The women will wear the accelerometer 24 hours a day, for one week. They’ll also have four cardiovascular-disease risk factors measured: BMI, cholesterol, blood pressure and glucose.

In addition, a subset of participants will undergo subclinical assessments for arterial stiffness and heart rate variability — functional measures of their cardiovascular health that can detect the beginnings of cardiovascular disease long before symptoms occur.

Gibbs and her team will investigate any associations that emerge among the participants’ pregnancy history, cardiovascular health, cardiovascular-disease risk factors and sedentary behavior.

Sedentary behavior includes sitting while you drive, reclining while you type on a laptop, lying down while you scroll social media and many other everyday activities.

“We’re not just thinking about exercise,” she said. “We’re thinking about sitting. We’re thinking about patterns. How healthy are the people who sit a lot but also exercise a lot? Are they OK? What about people who don’t exercise but don’t sit very much? Are they OK? We will have the data to be able to look at all of these relationships very carefully.”

The researchers will choose their study participants from among the 10,000 women in a larger pregnancy study — called NuMoM2b, or Nulliparous Pregnancy Outcomes Study Monitoring Mothers-to-Be — a decade ago.

The women who enrolled in NuMoM2b were all pregnant for the first time.

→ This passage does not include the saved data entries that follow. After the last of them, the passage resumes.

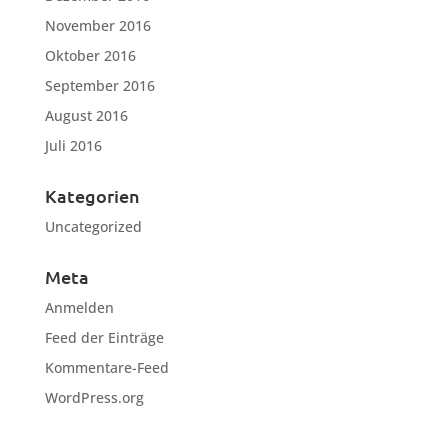
November 2016
Oktober 2016
September 2016
August 2016
Juli 2016
Kategorien
Uncategorized
Meta
Anmelden
Feed der Einträge
Kommentare-Feed
WordPress.org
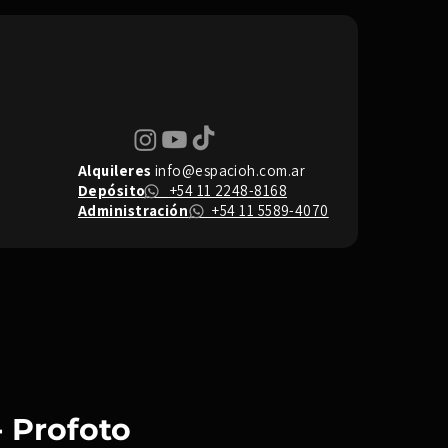
Alquileres
info@espacioh.com.ar
Depósito
+54 11 2248-8168
Administración
+54 11 5589-4070
- Profoto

The researchers captured a wealth of data over the course of their pregnancies 10 years ago, including diagnoses of adverse pregnancy outcomes.

Gibbs’ new project is a follow-up to NuMoM2b. It’s part of a national cohort investigation, involving multiple institutions, called the NuMoM2b Heart Health Study.

By overlaying data from the participants’ past pregnancies, present sitting and activity levels, and cardiovascular biomarkers, Gibbs and her team will be able to paint a more complete portrait of how sedentary behavior and adverse pregnancy outcomes influence women’s risk of cardiovascular disease as they approach middle age.

What they discover could help health care providers recommend healthy activity patterns and estimate women’s cardiovascular-disease risk more accurately. It might also help women with a history of adverse pregnancy outcomes use physical activity to lower that risk.

“We’re in the business of trying to understand if therapeutic lifestyle interventions that reduce sitting, increase physical activity or both can help reduce risk in women overall, but specifically in women that have an elevated risk because of their pregnancy history,” Gibbs said.

Being sedentary is a cardiovascular-disease risk factor that’s distinct from not getting enough exercise. And that’s true regardless of your gender or whether you’ve been pregnant.

In other words, if you spend 12 of your waking hours sitting at a desk, on a couch or in a car, you can’t “run off” those long, sedentary blocks of time by taking a half-hour jog.

“I’ve done a lot of these studies where we say to people, ‘Bring your work. We’re going to make you sit for a whole workday, and we’re going to measure what happens,’” Gibbs said. “And what we find is that, in people who sit for a long time, there’s this negative cardiovascular cascade that happens, even healthy people. Blood pools in the lower legs, blood pressure increases, and your body doesn’t metabolize blood sugar as well. So, we recommend that people try to just stand up for at least 15 minutes of each hour. And if you can, take a two-minute walk just once an hour. Find a way.”

Research reported in this publication was supported by the National Heart, Lung and Blood Institute of the National Institutes of Health under Award Number R01HL158652. The content is solely the responsibility of the authors and does not necessarily represent the official views of NHLBI or NIH.